Förderfähige Ausgaben
- Aktivierungsfähige Vermögensgegenstände
- Personalkosten
- Sonstige betriebliche Kosten gemäß § 231 Ziff. 8 UGB
Nicht förderfähige Ausgaben
- Nicht förderungsfähige Kosten laut KWF-Kostenleitfaden
- Kosten mit potenziellen Interessenkonflikten
Antragsberechtigt
- Unternehmen
Zuwendungsvoraussetzungen
- Kleine und mittlere Unternehmen (KMU)
- Rechnungslegung nach UGB (Bilanz und GuV)
- Projektkosten mindestens 50.000 €
- Unternehmenssitz bzw. Projektrealisierung in Kärnten
- Unternehmen nicht in wirtschaftlicher Krise gemäß Eigenkapitalersatz-Gesetz
Benötigte Dokumente zur Bewerbung
- Jahresabschluss (Bilanz und GuV)
- Projektbeschreibung
- Nachweise über Eigen- und Fremdfinanzierung
- Belege für förderbare Kosten
- ID Austria
Bewertungskriterien
- Wettbewerbsfähigkeit und Resilienz des Unternehmens
- Schaffung hochwertiger Arbeitsplätze
- Innovationsgehalt des Projekts
- Ausgewogene Finanzierungsstruktur
Beschreibung
Die Wachstums.FINANZIERUNG des Kärntner Wirtschaftsförderungs Fonds richtet sich an kleine und mittlere Unternehmen mit Sitz oder wesentlicher Projektumsetzung in Kärnten und bietet zinsgünstige Darlehen zur Ausfinanzierung innovativer Vorhaben ab 50.000 EUR. Innerhalb eines zweijährigen Projektzeitraums beteiligt sich der KWF mit bis zu 50 % der förderfähigen Kosten – darunter aktivierungsfähige Vermögensgegenstände, Personalkosten sowie sonstige betriebliche Ausgaben gemäß § 231 Ziff. 8 UGB. Voraussetzung sind die Rechnungslegung nach UGB, ein nachweislich ausgewogenes Finanzierungsmodell sowie ein wirtschaftlich stabiles Unternehmen ohne Krise nach dem Eigenkapitalersatz-Gesetz. Anträge können von 1. Juli bis 31. Dezember 2026 eingereicht werden, vorbehaltlich verfügbarer Budgetmittel.

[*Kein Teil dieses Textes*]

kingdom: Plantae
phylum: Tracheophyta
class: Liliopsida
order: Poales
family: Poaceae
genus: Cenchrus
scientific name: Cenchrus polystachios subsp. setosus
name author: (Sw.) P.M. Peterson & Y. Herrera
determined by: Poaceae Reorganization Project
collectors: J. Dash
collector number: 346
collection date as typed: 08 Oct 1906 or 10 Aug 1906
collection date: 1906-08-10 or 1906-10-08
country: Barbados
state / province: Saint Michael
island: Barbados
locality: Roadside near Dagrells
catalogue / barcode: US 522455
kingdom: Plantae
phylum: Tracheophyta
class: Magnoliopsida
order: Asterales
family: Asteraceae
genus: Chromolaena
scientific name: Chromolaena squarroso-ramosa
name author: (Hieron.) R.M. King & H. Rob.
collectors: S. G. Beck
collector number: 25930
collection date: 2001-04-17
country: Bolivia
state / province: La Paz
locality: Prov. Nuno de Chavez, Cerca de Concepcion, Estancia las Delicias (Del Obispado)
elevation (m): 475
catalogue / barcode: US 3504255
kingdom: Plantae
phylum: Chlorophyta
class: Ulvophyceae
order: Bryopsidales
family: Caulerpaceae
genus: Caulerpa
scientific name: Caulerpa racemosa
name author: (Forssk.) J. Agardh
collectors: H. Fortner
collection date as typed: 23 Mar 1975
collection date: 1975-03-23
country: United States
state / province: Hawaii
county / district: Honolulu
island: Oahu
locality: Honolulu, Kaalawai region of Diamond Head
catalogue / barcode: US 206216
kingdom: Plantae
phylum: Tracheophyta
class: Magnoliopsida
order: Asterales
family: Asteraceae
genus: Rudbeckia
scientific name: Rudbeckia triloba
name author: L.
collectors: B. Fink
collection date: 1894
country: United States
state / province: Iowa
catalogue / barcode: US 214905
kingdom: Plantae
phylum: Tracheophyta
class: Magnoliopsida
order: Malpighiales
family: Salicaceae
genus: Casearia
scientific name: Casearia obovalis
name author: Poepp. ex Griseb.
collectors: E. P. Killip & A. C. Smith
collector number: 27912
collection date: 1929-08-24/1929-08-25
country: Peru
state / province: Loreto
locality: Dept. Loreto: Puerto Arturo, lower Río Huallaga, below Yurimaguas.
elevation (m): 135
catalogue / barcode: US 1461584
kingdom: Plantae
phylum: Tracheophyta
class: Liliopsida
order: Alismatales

Ziel der Förderung ist die Stärkung der Wettbewerbsfähigkeit und Resilienz regionaler Betriebe sowie die Schaffung hochwertiger Arbeitsplätze in Kärnten. Die Auswahl berücksichtigt den Innovationsgehalt des Projekts, die Nachhaltigkeit seiner Finanzstruktur und das Potenzial zur Erschließung neuer Märkte. Zur Antragstellung sind Jahresabschluss, Projektbeschreibung, Finanzierungsnachweise und Belege über die förderbaren Kosten einzureichen. Nach positiver Prüfung erfolgt die Mittelbereitstellung in zwei bis drei Tranchen entlang definierter Meilensteine. Der Fonds unterstützt damit gezielt riskante Wachstumsphasen, in denen private Kreditgeber oft zurückhaltend agieren.